++++ Available records ++++
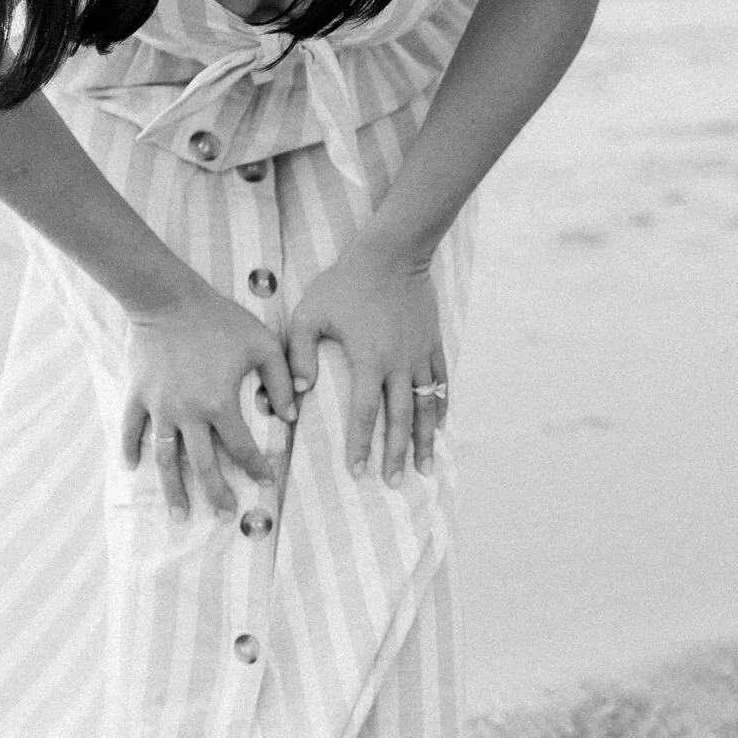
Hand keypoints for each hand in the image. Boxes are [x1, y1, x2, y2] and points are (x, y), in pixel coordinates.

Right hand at [117, 283, 289, 520]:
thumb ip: (282, 380)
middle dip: (216, 493)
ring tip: (180, 515)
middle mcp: (187, 413)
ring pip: (164, 457)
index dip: (257, 468)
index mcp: (220, 403)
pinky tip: (132, 468)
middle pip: (202, 465)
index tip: (268, 483)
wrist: (168, 298)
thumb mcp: (263, 345)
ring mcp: (158, 406)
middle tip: (225, 516)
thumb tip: (291, 415)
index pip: (242, 448)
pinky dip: (130, 449)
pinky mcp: (137, 394)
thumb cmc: (221, 320)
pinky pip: (130, 428)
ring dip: (172, 488)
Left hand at [287, 245, 446, 485]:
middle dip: (397, 454)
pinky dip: (440, 407)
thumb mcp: (310, 311)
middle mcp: (399, 365)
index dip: (361, 444)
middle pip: (400, 419)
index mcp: (369, 360)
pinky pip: (440, 383)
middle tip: (394, 482)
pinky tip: (439, 427)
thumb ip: (299, 352)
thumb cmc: (345, 283)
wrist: (393, 255)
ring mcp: (420, 356)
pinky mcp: (433, 345)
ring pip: (426, 407)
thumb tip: (297, 392)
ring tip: (426, 467)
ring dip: (426, 440)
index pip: (364, 413)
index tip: (357, 470)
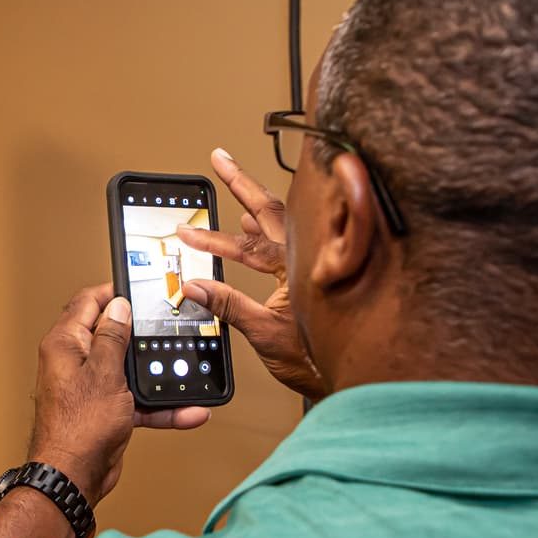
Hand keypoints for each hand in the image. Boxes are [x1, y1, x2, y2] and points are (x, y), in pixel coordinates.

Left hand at [28, 284, 209, 507]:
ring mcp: (91, 388)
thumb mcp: (104, 373)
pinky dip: (159, 406)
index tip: (138, 290)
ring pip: (128, 371)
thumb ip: (113, 337)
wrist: (73, 477)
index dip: (112, 294)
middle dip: (141, 334)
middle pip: (111, 335)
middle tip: (167, 325)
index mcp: (66, 345)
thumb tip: (117, 307)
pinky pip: (136, 401)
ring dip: (156, 376)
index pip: (87, 304)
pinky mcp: (105, 412)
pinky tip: (187, 411)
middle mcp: (75, 363)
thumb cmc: (78, 427)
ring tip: (184, 372)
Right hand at [177, 148, 326, 401]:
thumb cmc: (318, 360)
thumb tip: (195, 287)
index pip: (249, 240)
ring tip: (239, 190)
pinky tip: (256, 226)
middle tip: (221, 160)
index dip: (213, 235)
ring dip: (256, 206)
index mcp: (298, 266)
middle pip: (270, 211)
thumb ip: (228, 306)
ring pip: (282, 224)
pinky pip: (290, 242)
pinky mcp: (315, 276)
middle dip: (241, 184)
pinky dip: (270, 230)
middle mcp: (310, 257)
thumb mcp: (264, 333)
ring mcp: (314, 264)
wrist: (350, 378)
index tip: (188, 230)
++++
What is needed is a verbatim copy of every line in the records above from the one containing "index mcp: (220, 403)" down to the one containing "index mcp: (369, 360)", both included, and nothing more.

Reply =
index mcp: (220, 403)
pinky tip: (132, 468)
middle pip: (202, 465)
index tip: (268, 483)
wrist: (168, 298)
thumb mcp: (263, 345)
ring mcp: (158, 406)
middle tip: (225, 516)
thumb tip: (291, 415)
index pip: (242, 448)
pinky dip: (130, 449)
pinky mcp: (137, 394)
thumb cmc: (221, 320)
pinky pip: (130, 428)
ring dip: (172, 488)
Left hand at [287, 245, 446, 485]:
middle dip: (397, 454)
pinky dip: (440, 407)
thumb mcp: (310, 311)
middle mcp: (399, 365)
index dip: (361, 444)
middle pip: (400, 419)
index mcp: (369, 360)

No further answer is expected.